Note the three most-Licensed Triumph are the TR6 (classic car), the Stag (classic car), and then the Street Triple R (modern motorbike).

I also made a variation, where the right graph is split by model. This is where the Model_LicenseStatus column comes in (it’s the “Legend” for the chart). For example, looking at Aston Martins, and some select DB models:

p2-aston.png

Now we can compare different models and their number of Licensed and SORN over time. Looking at these trends, soon there may be more Licensed DB4s than SORN DB5s.

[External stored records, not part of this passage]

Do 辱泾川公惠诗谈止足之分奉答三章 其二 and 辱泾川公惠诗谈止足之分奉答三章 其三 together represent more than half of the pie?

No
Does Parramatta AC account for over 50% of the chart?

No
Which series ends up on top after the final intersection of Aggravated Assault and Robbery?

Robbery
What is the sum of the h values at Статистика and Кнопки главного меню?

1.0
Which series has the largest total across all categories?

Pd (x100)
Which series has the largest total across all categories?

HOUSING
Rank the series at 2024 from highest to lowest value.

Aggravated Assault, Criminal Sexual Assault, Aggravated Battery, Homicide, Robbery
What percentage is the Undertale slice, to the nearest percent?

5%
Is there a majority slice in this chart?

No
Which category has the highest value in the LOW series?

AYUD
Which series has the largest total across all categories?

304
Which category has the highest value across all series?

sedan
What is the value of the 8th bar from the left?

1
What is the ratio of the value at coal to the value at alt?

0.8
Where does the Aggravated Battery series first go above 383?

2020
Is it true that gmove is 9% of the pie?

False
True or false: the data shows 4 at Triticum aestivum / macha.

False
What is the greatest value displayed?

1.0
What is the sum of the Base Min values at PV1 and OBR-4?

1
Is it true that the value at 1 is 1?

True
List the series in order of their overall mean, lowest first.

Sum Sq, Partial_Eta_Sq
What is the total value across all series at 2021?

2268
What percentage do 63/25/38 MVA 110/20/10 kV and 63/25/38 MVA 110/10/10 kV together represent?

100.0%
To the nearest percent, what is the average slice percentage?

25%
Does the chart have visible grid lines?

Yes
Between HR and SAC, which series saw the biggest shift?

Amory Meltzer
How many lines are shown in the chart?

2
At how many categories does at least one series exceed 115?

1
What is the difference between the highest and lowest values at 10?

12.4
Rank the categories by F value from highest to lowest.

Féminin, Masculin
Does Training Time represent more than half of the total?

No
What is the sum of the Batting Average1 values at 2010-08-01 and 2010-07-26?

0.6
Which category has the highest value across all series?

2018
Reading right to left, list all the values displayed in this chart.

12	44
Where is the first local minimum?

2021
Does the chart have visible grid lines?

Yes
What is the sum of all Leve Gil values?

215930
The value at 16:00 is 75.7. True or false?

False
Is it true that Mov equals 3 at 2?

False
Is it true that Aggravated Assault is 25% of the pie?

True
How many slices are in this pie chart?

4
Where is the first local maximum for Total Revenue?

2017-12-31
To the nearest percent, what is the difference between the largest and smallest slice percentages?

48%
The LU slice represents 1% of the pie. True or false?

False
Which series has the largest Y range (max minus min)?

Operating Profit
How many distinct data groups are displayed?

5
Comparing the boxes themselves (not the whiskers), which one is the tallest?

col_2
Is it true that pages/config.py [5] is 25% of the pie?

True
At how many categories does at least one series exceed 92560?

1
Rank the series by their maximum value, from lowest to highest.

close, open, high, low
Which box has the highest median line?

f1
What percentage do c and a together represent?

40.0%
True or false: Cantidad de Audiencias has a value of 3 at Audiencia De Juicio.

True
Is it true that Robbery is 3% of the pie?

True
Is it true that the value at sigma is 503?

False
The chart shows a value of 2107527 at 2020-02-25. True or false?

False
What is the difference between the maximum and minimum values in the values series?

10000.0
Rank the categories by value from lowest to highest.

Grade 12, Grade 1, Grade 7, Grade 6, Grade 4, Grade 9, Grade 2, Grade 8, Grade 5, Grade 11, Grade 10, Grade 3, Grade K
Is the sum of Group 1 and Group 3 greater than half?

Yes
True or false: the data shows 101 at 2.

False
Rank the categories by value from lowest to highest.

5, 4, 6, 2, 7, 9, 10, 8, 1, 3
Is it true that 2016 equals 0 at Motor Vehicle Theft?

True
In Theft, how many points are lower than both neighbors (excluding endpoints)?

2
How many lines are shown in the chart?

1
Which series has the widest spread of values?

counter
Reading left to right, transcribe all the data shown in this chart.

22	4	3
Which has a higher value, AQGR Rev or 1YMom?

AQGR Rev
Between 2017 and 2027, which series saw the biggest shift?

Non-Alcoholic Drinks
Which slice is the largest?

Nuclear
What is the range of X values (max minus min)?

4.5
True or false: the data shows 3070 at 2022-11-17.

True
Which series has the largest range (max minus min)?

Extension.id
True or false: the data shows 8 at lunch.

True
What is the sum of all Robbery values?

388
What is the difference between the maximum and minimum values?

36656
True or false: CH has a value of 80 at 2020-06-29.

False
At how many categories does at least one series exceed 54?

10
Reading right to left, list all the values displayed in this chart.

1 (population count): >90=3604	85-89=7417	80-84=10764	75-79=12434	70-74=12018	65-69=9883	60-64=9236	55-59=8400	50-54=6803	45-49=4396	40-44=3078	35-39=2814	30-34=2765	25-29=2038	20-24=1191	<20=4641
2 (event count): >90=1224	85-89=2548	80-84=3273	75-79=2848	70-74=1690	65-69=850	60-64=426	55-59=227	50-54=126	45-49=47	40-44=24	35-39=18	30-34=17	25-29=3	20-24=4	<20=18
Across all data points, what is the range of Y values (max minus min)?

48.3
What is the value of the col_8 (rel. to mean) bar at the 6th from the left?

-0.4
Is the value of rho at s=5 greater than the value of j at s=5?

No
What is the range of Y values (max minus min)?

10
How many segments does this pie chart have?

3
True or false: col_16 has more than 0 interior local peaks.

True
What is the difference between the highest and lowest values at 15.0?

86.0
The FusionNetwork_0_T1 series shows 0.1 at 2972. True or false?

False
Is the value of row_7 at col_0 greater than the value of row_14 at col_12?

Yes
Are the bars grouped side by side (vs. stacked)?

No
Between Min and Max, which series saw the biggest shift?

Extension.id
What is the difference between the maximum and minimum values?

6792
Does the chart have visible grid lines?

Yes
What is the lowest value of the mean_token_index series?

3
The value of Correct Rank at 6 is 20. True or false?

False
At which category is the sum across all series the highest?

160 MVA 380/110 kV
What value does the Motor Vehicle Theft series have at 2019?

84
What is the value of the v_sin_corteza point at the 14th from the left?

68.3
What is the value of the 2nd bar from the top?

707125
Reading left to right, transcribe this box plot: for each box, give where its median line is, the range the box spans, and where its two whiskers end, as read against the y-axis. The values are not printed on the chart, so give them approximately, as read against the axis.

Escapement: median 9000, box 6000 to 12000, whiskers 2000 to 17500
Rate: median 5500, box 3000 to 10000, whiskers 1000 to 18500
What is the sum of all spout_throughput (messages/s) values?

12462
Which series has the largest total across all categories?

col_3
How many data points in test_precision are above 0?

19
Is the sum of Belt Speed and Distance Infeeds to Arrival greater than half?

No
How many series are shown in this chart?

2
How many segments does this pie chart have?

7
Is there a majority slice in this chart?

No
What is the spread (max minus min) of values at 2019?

Page 3: Licensed-to-SORN ratio

The main purpose of this page is to show the Licensed to SORN ratio. This used the pivoted Query:

p3-esprit.png

Again, filters, this time on the right. Example shown is the Lotus Esprit V8 GT. A 100% stacked area graph shows the split between Licensed and SORN over time, with a dotted 50% line. You can see it was above this line in 2015, dropped below in 2016, above again in 2017, but has been below since.

Hints and tips

  1. The year on the x-axis had a tendency to go from high to low (i.e. 2023 to 2014). To fix this, press the three dots in the top-right of a plot, the Sort Axis, Year, Sort ascending.
  2. Make sure the Edit interactions are correctly configured from the Format menu for all items (especially Slicers) to ensure they work properly.
  3. When importing data, it always wants to guess the data types. This is often wrong, so I typically delete this step.
  4. Give yourself time. Loading and transforming the data in Power BI is slow.

Conclusion

This was a quick dashboard I threw together in a couple of hours to more easily visualise the data. If I was in the used car market, for example, I could painlessly see vehicle trends over time, such as make popularity, compare models within a make, monitor Licensed vs SORN patterns, etc. When a new dataset is released, all I’d have to do is replace the CSV, and the dashboard would automatically update. If this was being productionised I’d make several improvements, such as adding some more useful plots, building a new Query where the data is grouped by GenModel, and ironing out the few kinks that appear when using the dashboard live (luckily for you you can’t see them in static images!)